***** Records provided *****
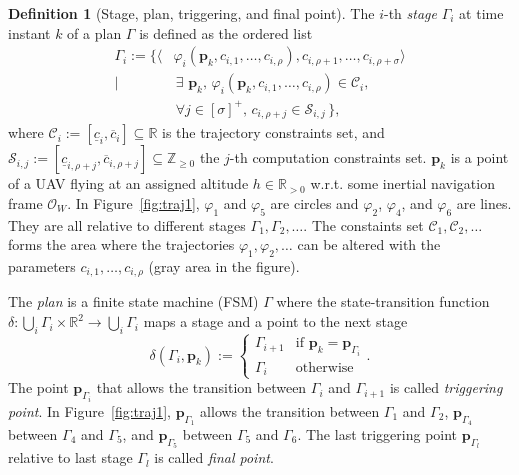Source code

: \documentclass[letterpaper,10pt,conference]{ieeeconf}
\theoremstyle{definition}
\newtheorem{defn}{Definition}[section]
\begin{document}
\begin{defn}[Stage, plan, triggering, and final point]\label{def:mission}
  The $i$-th \emph{stage} $\Gamma_i$ at time instant $k$ of a plan $\Gamma$ is defined as the ordered list
  \begin{equation}\label{eq:mission}\begin{split}
    \Gamma_i:=\{\langle&\varphi_i(\mathbf{p}_k,c_{i,1},\dots,c_{i,\rho}),c_{i,\rho+1},\dots,c_{i,\rho+\sigma}\rangle\\\mid
    &\,\exists\,\,\mathbf{p}_k,\,\varphi_i(\mathbf{p}_k,c_{i,1},\dots,c_{i,\rho})\in\mathcal{C}_i,\,\\
      &\,\forall j\in[\sigma]^+,\,c_{i,\rho+j}\in\mathcal{S}_{i,j}\,\},
  \end{split}\end{equation}
  where $\mathcal{C}_i:=[\underline{c}_i,\overline{c}_i]\subseteq\mathbb{R}$ is the trajectory constraints set, and $\mathcal{S}_{i,j}:=[\underline{c}_{i,\rho+j},\overline{c}_{i,\rho+j}]\subseteq\mathbb{Z}_{\geq 0}$ the $j$-th computation constraints set. $\mathbf{p}_k$ is a point of a UAV flying at an assigned altitude $h\in\mathbb{R}_{>0}$ w.r.t. some inertial navigation frame $\mathcal{O}_W$. In Figure~\ref{fig:traj1}, $\varphi_1$ and $\varphi_5$ are circles and $\varphi_2$, $\varphi_4$, and $\varphi_6$ are lines. They are all relative to different stages $\Gamma_1,\Gamma_2,\dots$. The constaints set $\mathcal{C}_1,\mathcal{C}_2,\dots$ forms the area where the trajectories $\varphi_1,\varphi_2,\dots$ can be altered with the parameters $c_{i,1},\dots,c_{i,\rho}$ (gray area in the figure). 

  The \emph{plan} is a finite state machine (FSM) $\Gamma$ where the state-transition function $\delta:\bigcup_i{\Gamma_i}\times\mathbb{R}^2\rightarrow\bigcup_i{\Gamma_i}$ maps a stage and a point to the next stage
  \begin{equation*}\delta(\Gamma_i,\mathbf{p}_k):=\begin{cases}
    \Gamma_{i+1} & \text{if }\mathbf{p}_k=\mathbf{p}_{\Gamma_i}\\
    \Gamma_i & \text{otherwise}
  \end{cases}.\end{equation*}
  The point $\mathbf{p}_{\Gamma_{i}}$ that allows the transition between $\Gamma_i$ and $\Gamma_{i+1}$ is called \emph{triggering point}. In Figure~\ref{fig:traj1}, $\mathbf{p}_{\Gamma_1}$ allows the transition between $\Gamma_1$ and $\Gamma_2$, $\mathbf{p}_{\Gamma_4}$ between $\Gamma_4$ and $\Gamma_5$, and $\mathbf{p}_{\Gamma_5}$ between $\Gamma_5$ and $\Gamma_6$. The last triggering point $\mathbf{p}_{\Gamma_{l}}$ relative to last stage $\Gamma_l$ is called \emph{final point}.
\end{defn}
\end{document}
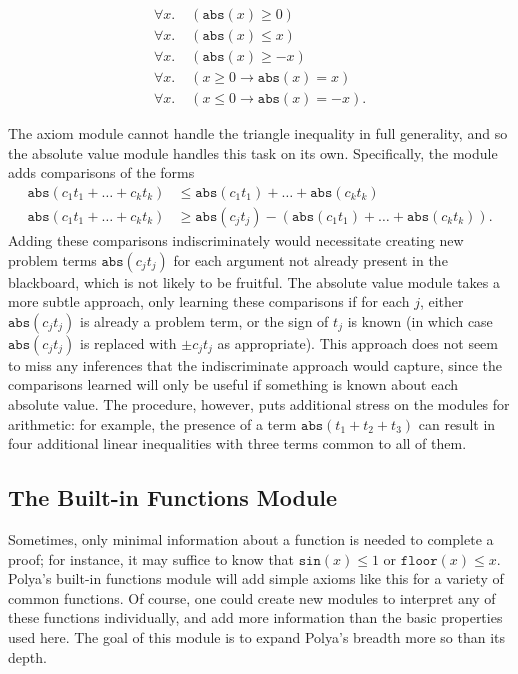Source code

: \documentclass[runningheds]{llncs}
\newcommand{\fn}[1]{\mathtt{#1}} \newcommand{\nroot}{\fn{root}}
\newcommand{\abs}{\fn{abs}}
\begin{document}
\begin{align*}
 \forall x. \; &(\abs(x) \geq 0) \\
 \forall x. \; &(\abs(x) \leq x) \\
 \forall x. \; &(\abs(x) \geq -x) \\
 \forall x. \; &(x \geq 0 \to \abs(x) = x) \\
 \forall x. \; &(x \leq 0 \to \abs(x) = -x). 
\end{align*}

The axiom module cannot handle the triangle inequality in full generality, and so the absolute value module handles this task on its own. Specifically, the module adds comparisons of the forms
\begin{align*}
 \abs(c_1t_1 + \ldots + c_k t_k) & \leq \abs(c_1 t_1) + \ldots + \abs(c_k t_k) \\
 \abs(c_1t_1 + \ldots + c_k t_k) & \geq \abs(c_j t_j) - \left( \abs(c_1 t_1) + \ldots + \abs(c_k t_k) \right).
\end{align*}
Adding these comparisons indiscriminately would necessitate creating new problem terms $\abs(c_j t_j)$ for each argument not already present in the blackboard, which is not likely to be fruitful. The absolute value module takes a more subtle approach, only learning these comparisons if for each $j$, either $\abs(c_j t_j)$ is already a problem term, or the sign of $t_j$ is known (in which case $\abs(c_j t_j)$ is replaced with $\pm c_j t_j$ as appropriate). This approach does not seem to miss any inferences that the indiscriminate approach would capture, since the comparisons learned will only be useful if something is known about each absolute value. The procedure, however, puts additional stress on the modules for arithmetic: for example, the presence of a term $\abs(t_1 + t_2 + t_3)$ can result in four additional linear inequalities with three terms common to all of them.

\subsection{The Built-in Functions Module}
Sometimes, only minimal information about a function is needed to complete a proof; for instance, it may suffice to know that $\fn{sin}(x) \le 1$ or $\fn{floor}(x) \le x$. Polya's built-in functions module will add simple axioms like this for a variety of common functions. Of course, one could create new modules to interpret any of these functions individually, and add more information than the basic properties used here. The goal of this module is to expand Polya's breadth more so than its depth.
\end{document}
*****
Required work:
Scan the records above for the string "label", and copy every line where it turns up.

Response for this exercise:
\begin{defn}[Stage, plan, triggering, and final point]\label{def:mission}
  \begin{equation}\label{eq:mission}\begin{split}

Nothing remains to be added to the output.